A Healthy Soldier. An ethnographic study on conscripts' health sense as a social phenomenon
(In Finnish: Terve sotilas! Etnografinen tutkimus varusmiesten terveystajusta sosiaalisena ilmiönä)
This study observes young men´s health behaviour during military service. In addition to individual health choices, the study analyses how the practices of the military institution, the conscript community and the images of and expectations for the conscript role guide and restrict the health choices of the conscripts. The purpose of this study is to determine how health behavior is constructed in different social contexts, amongst the orders of a total institution. The study is situated in the field of qualitative health research.
The research material involves an ethnographic field study conducted in Parolannummi Panzer Brigade in 2008. The researcher participated, during eight weeks and full time, in the initial conscript training, lived with the conscripts and observed the everyday life in the army. The conscripts were also interviewed; altogether 39 individual interviews of 15 men and 8 women, some of them twice, were made.

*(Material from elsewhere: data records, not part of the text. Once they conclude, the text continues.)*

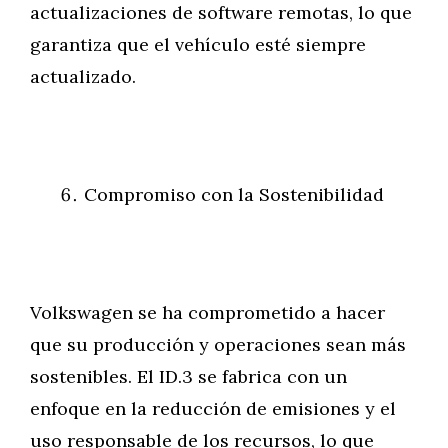
actualizaciones de software remotas, lo que
garantiza que el vehículo esté siempre
actualizado.
Compromiso con la Sostenibilidad
Volkswagen se ha comprometido a hacer
que su producción y operaciones sean más
sostenibles. El ID.3 se fabrica con un
enfoque en la reducción de emisiones y el
uso responsable de los recursos, lo que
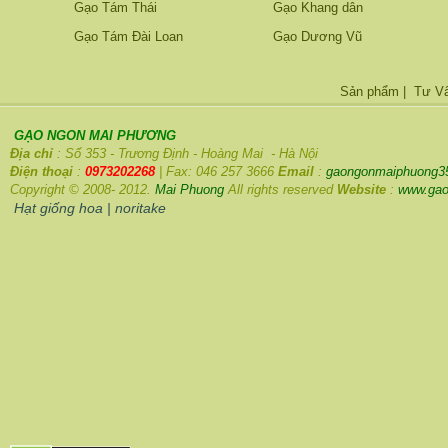
Gạo Tám Thái
Gạo Khang dân
Gạo Tám Đài Loan
Gạo Dương Vũ
Sản phẩm
|
Tư V
GẠO NGON MAI PHƯƠNG
Địa chỉ
: Số 353 - Trương Định - Hoàng Mai - Hà Nội
Điện thoại
:
0973202268
| Fax: 046 257 3666
Email
:
gaongonmaiphuong3
Copyright © 2008- 2012.
Mai Phuong
All rights reserved
Website
:
www.gao
Hạt giống hoa
|
noritake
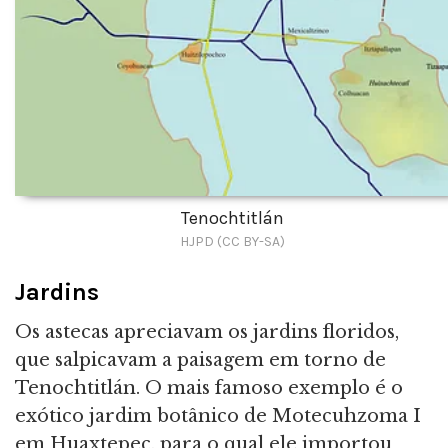
Tenochtitlán
HJPD (CC BY-SA)
Jardins
Os astecas apreciavam os jardins floridos,
que salpicavam a paisagem em torno de
Tenochtitlán. O mais famoso exemplo é o
exótico jardim botânico de Motecuhzoma I
em Huaxtepec, para o qual ele importou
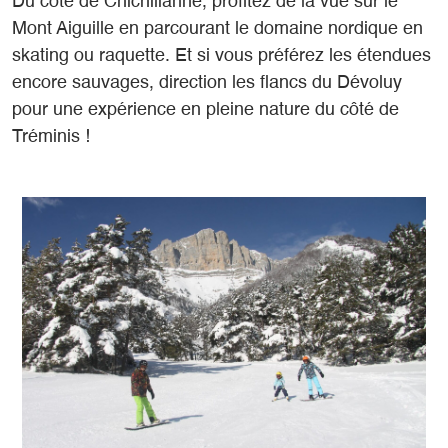
Du côté de Chichilianne, profitez de la vue sur le
Mont Aiguille en parcourant le domaine nordique en
skating ou raquette. Et si vous préférez les étendues
encore sauvages, direction les flancs du Dévoluy
pour une expérience en pleine nature du côté de
Tréminis !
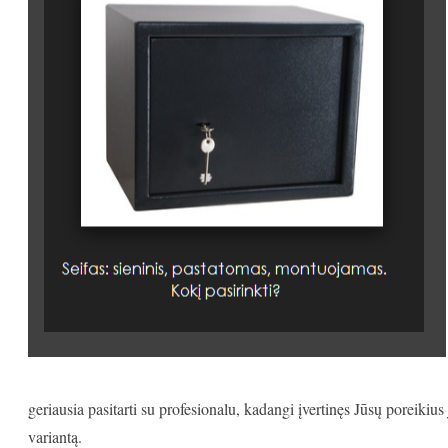
geriausia pasitarti su profesionalu, kadangi įvertinęs Jūsų poreikius j
variantą.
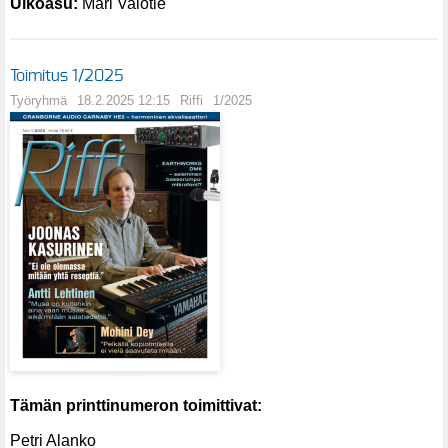
Ulkoasu:
Mari Valotie
Toimitus 1/2025
Työryhmä
18.2.2025 12:15
Riffi
1/2025
Tämän printtinumeron toimittivat:
Petri Alanko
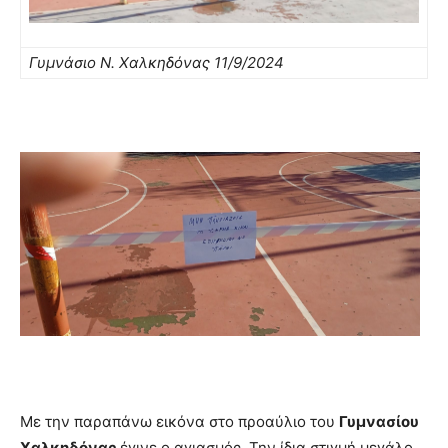
Γυμνάσιο Ν. Χαλκηδόνας 11/9/2024
Με την παραπάνω εικόνα στο προαύλιο του
Γυμνασίου
Χαλκηδόνας
έγινε ο αγιασμός. Την ίδια στιγμή μεγάλο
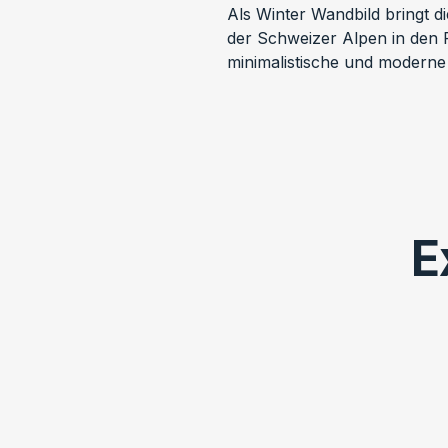
Als Winter Wandbild bringt die
der Schweizer Alpen in den R
minimalistische und modern
E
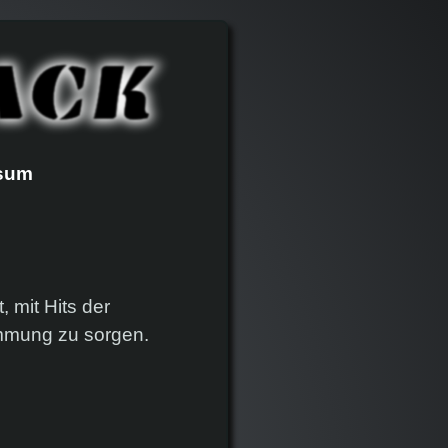
ssum
 mit Hits der
timmung zu sorgen.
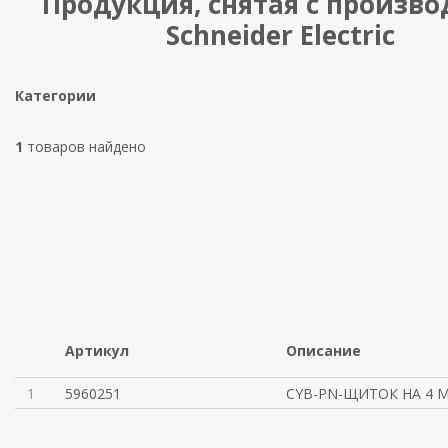
Продукция, снятая с произво
Schneider Electric
Категории
1
товаров найдено
Артикул
Описание
1
5960251
CYB-PN-ЩИТОК НА 4 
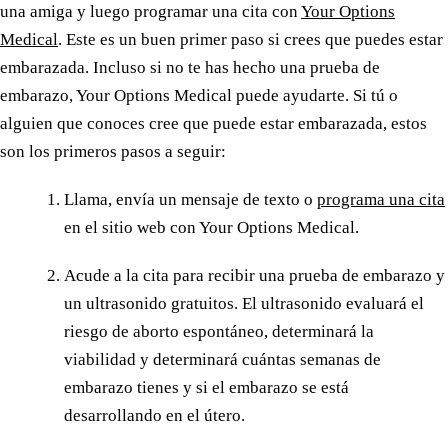
una amiga y luego programar una cita con
Your Options
Medical
. Este es un buen primer paso si crees que puedes estar
embarazada. Incluso si no te has hecho una prueba de
embarazo, Your Options Medical puede ayudarte. Si tú o
alguien que conoces cree que puede estar embarazada, estos
son los primeros pasos a seguir:
Llama, envía un mensaje de texto o
programa una cita
en el sitio web con Your Options Medical.
Acude a la cita para recibir una prueba de embarazo y
un ultrasonido gratuitos. El ultrasonido evaluará el
riesgo de aborto espontáneo, determinará la
viabilidad y determinará cuántas semanas de
embarazo tienes y si el embarazo se está
desarrollando en el útero.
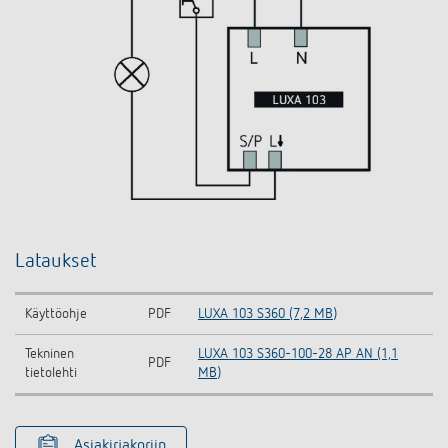
Lataukset
Käyttöohje
PDF
LUXA 103 S360 (7,2 MB)
Tekninen
LUXA 103 S360-100-28 AP AN (1,1
PDF
tietolehti
MB)
Asiakirjakoriin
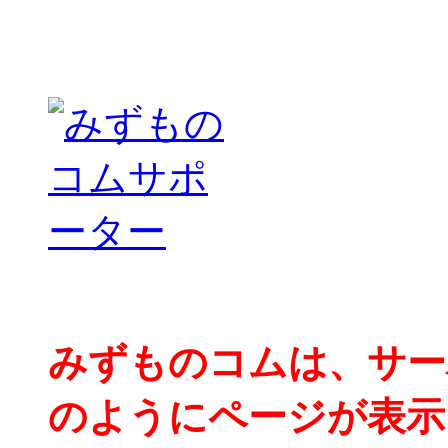
みずものコムは、サー
のようにページが表示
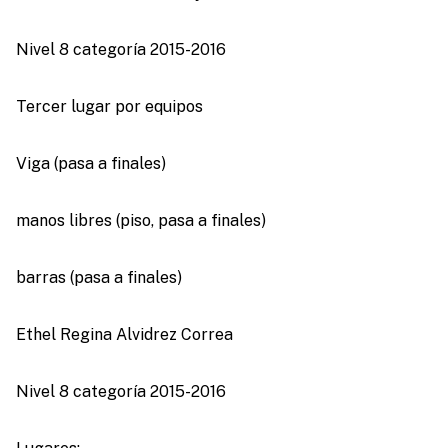
Nivel 8 categoría 2015-2016
Tercer lugar por equipos
Viga (pasa a finales)
manos libres (piso, pasa a finales)
barras (pasa a finales)
Ethel Regina Alvidrez Correa
Nivel 8 categoría 2015-2016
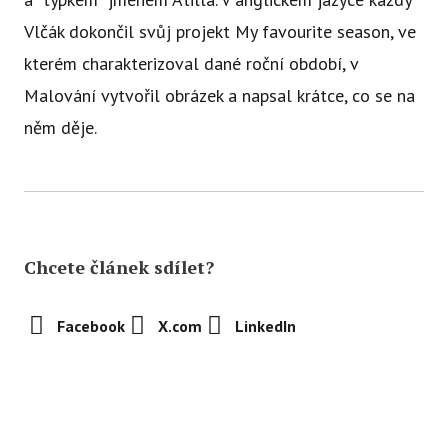
Vlčák dokončil svůj projekt My favourite season, ve
kterém charakterizoval dané roční období, v
Malování vytvořil obrázek a napsal krátce, co se na
něm děje.
Chcete článek sdílet?
Facebook
X.com
LinkedIn
Abychom vám usnadnili procházení stránek, nabídli přizpůsobený
obsah nebo reklamu a mohli anonymně analyzovat
návštěvnost, využíváme soubory cookies, které sdílíme se svými
partnery pro sociální média, inzerci a analýzu. Jejich nastavení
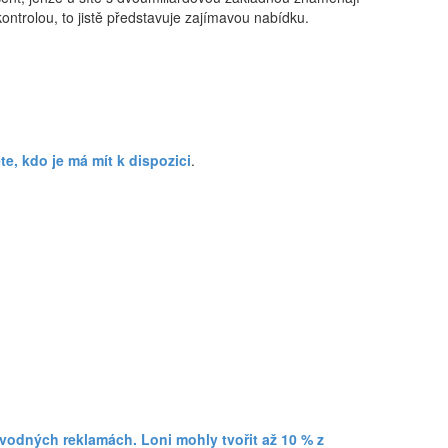
 kontrolou, to jistě představuje zajímavou nabídku.
ěte, kdo je má mít k dispozici
.
vodných reklamách. Loni mohly tvořit až 10 % z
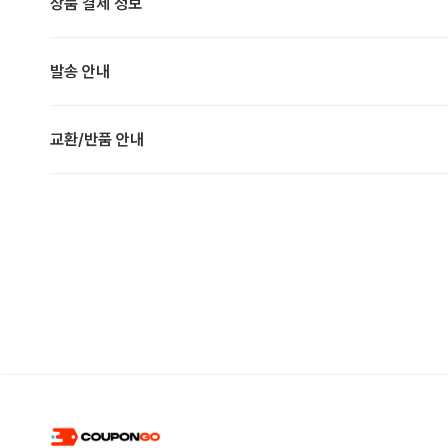
상품 결제 정보
발송 안내
교환/반품 안내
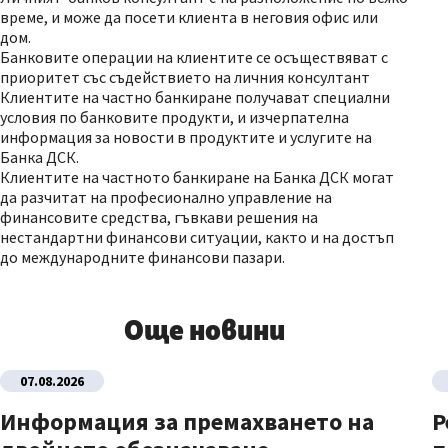
време, и може да посети клиента в неговия офис или
дом.
Банковите операции на клиентите се осъществяват с
приоритет със съдействието на личния консултант
Клиентите на частно банкиране получават специални
условия по банковите продукти, и изчерпателна
информация за новости в продуктите и услугите на
Банка ДСК.
Клиентите на частното банкиране на Банка ДСК могат
да разчитат на професионално управление на
финансовите средства, гъвкави решения на
нестандартни финансови ситуации, както и на достъп
до международните финансови пазари.
Още новини
07.08.2026
Информация за премахването на
Р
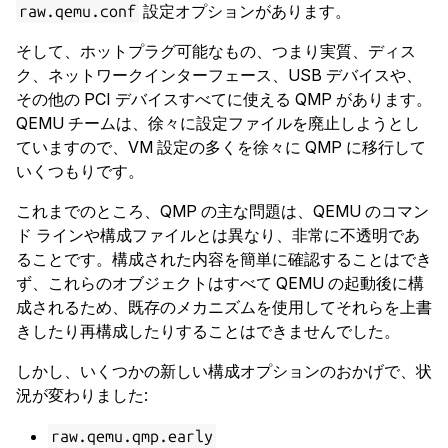
設定オプションがあります。
raw.qemu.conf
そして、ホットプラグ可能なもの、つまり実質、ディス
ク、ネットワークインターフェース、USB デバイスや、
その他の PCI デバイスすべてに使える QMP があります。
QEMU チームは、徐々に設定ファイルを廃止しようとし
ていますので、VM 設定の多くを徐々に QMP に移行して
いくつもりです。
これまでのところ、QMP の主な問題は、QEMU のコマン
ド ラインや構成ファイルとは異なり、非常に不透明であ
ることです。構成された内容を簡単に確認することはでき
ず、これらのオブジェクトはすべて QEMU の起動後に構
成されるため、既存のメカニズムを使用してそれらを上書
きしたり再構成したりすることはできませんでした。
しかし、いくつかの新しい構成オプションのおかげで、状
況が変わりました:
raw.qemu.qmp.early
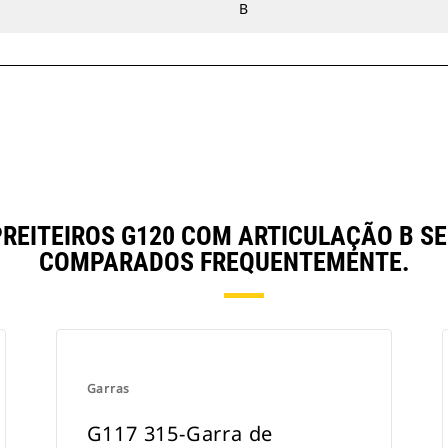
B
REITEIROS G120 COM ARTICULAÇÃO B 
COMPARADOS FREQUENTEMENTE.
Garras
G117 315-Garra de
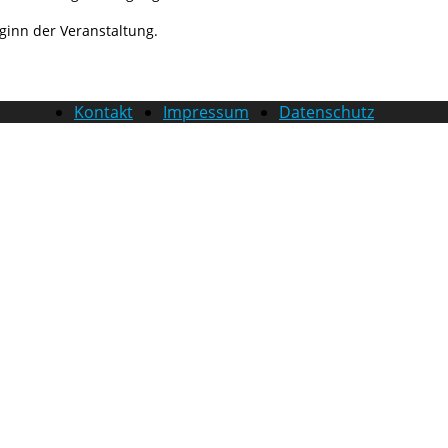
ginn der Veranstaltung.
Kontakt
Impressum
Datenschutz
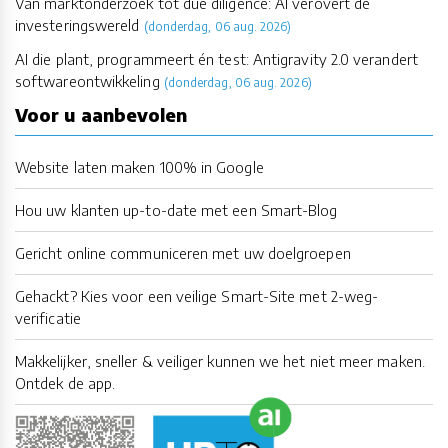
Van marktonderzoek tot due diligence: AI verovert de
investeringswereld
(donderdag, 06 aug. 2026)
AI die plant, programmeert én test: Antigravity 2.0 verandert
softwareontwikkeling
(donderdag, 06 aug. 2026)
Voor u aanbevolen
Website laten maken 100% in Google
Hou uw klanten up-to-date met een Smart-Blog
Gericht online communiceren met uw doelgroepen
Gehackt? Kies voor een veilige Smart-Site met 2-weg-
verificatie
Makkelijker, sneller & veiliger kunnen we het niet meer maken.
Ontdek de app.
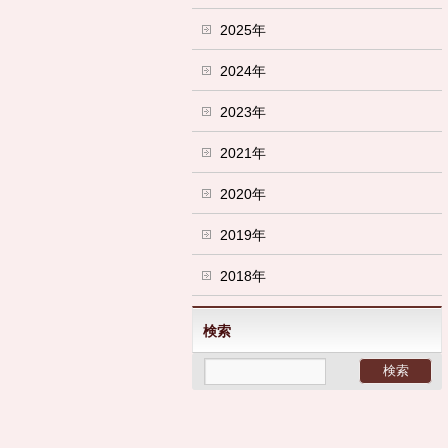
2025年
2024年
2023年
2021年
2020年
2019年
2018年
検索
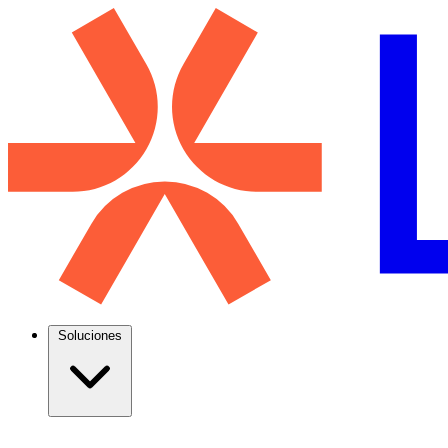
Soluciones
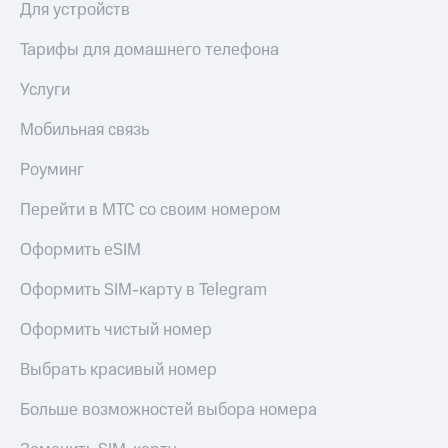
Для устройств
Оплата
по QR-
Тарифы для домашнего телефона
коду
за границей
Услуги
тернет-магазин
Мобильная связь
Смартфоны
Роуминг
Наушники
и
Перейти в МТС со своим номером
колонки
Оформить eSIM
Умные
часы
и
Оформить SIM-карту в Telegram
трекеры
Оформить чистый номер
Умный
дом
Выбрать красивый номер
Планшеты
Больше возможностей выбора номера
Акции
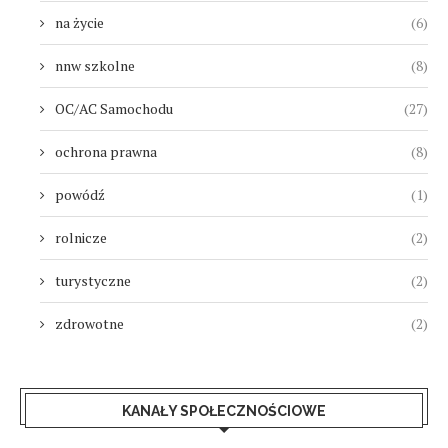
na życie
(6)
nnw szkolne
(8)
OC/AC Samochodu
(27)
ochrona prawna
(8)
powódź
(1)
rolnicze
(2)
turystyczne
(2)
zdrowotne
(2)
KANAŁY SPOŁECZNOŚCIOWE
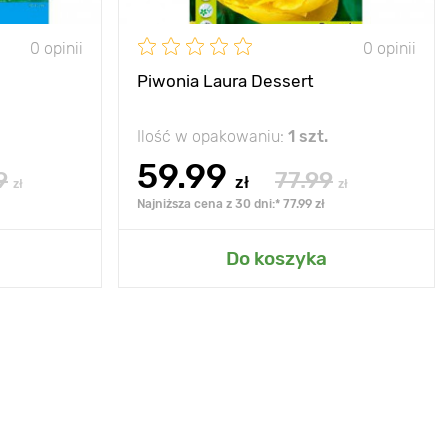
0 opinii
0 opinii
Piwonia Laura Dessert
Ilość w opakowaniu:
1 szt.
59.99
9
77.99
zł
zł
zł
Najniższa cena z 30 dni:* 77.99 zł
Do koszyka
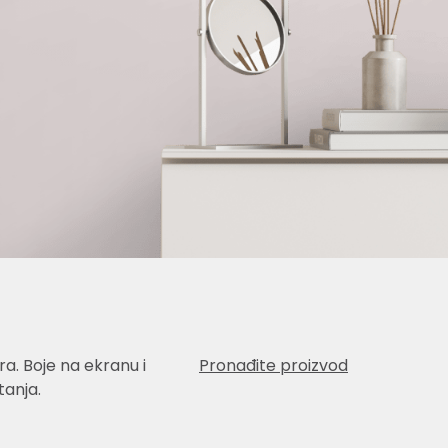
a. Boje na ekranu i
Pronađite proizvod
anja.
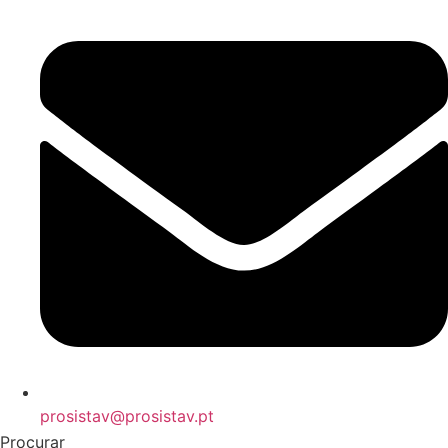
prosistav@prosistav.pt
Procurar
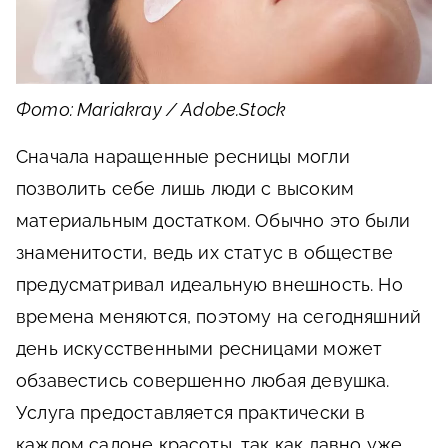
Фото: Mariakray / Adobe.Stock
Сначала наращенные ресницы могли
позволить себе лишь люди с высоким
материальным достатком. Обычно это были
знаменитости, ведь их статус в обществе
предусматривал идеальную внешность. Но
времена меняются, поэтому на сегодняшний
день искусственными ресницами может
обзавестись совершенно любая девушка.
Услуга предоставляется практически в
каждом салоне красоты, так как давно уже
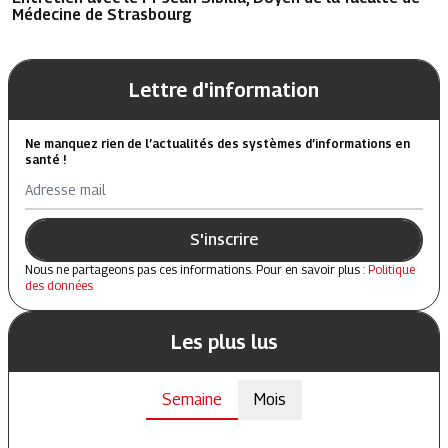
Médecine de Strasbourg
Lettre d'information
Ne manquez rien de l’actualités des systèmes d’informations en
santé !
Adresse mail
S'inscrire
Nous ne partageons pas ces informations. Pour en savoir plus :
Politique
des données
Les plus lus
Semaine
Mois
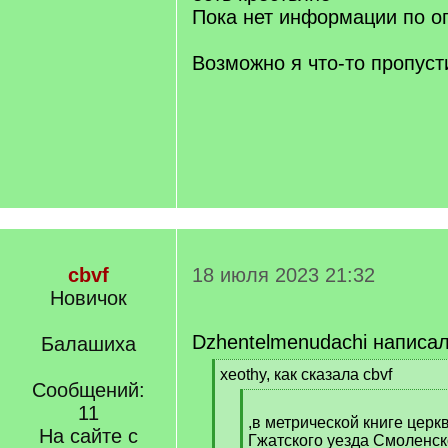
Пока нет информации по о
Возможно я что-то пропуст
cbvf
18 июля 2023 21:32
Новичок
Dzhentelmenudachi написал
Балашиха
[
xeothy, как сказала cbvf
Сообщений:
q
[
]
11
q
,в метрической книге церк
На сайте с
]
Гжатского уезда Смоленск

On the basis of the results, the conscripts´ health behaviour can be determined as a communal process defined by an institution. An individual conscript makes choices in the midst of the strictly defined everyday life of a totalitarian establishment and the social reality of the conscript community. In the absence of a strong personal motive for guiding the individual health choices, the young person adheres to institutional practices and to the conscript community. The logic and objectives of military training or the practices of the conscript community do not always support the aims of health education. Instead, the everyday life in the army often contradicts the health perspective.
In the analytical chapters of the study, the limits between sickness and health, eating, smoking and alcohol consumption are reviewed. Findings include answers to questions such as how smoking may be a smart choice from the conscript point of view, how collective army stories are related to conscripts´ alcohol consumption, how being occasionally sick is connected to conscript´s social identity, and how eating is split to fuelling up and eating for pleasure. At the same time, we discover how a 21st century young man revives the ethos of sustaining but, differing from the traditional ethos of self-sustaining, shares his difficult life situations with others. The analytical chapters also suggest conscript ideals, constructed on the basis of the study material, which define the limits of a socially acceptable conscript role. The study calls attention to everyday practices in the institution and the conscript community´s ways of acting, whenever aiming at influencing the conscripts´ health behaviour.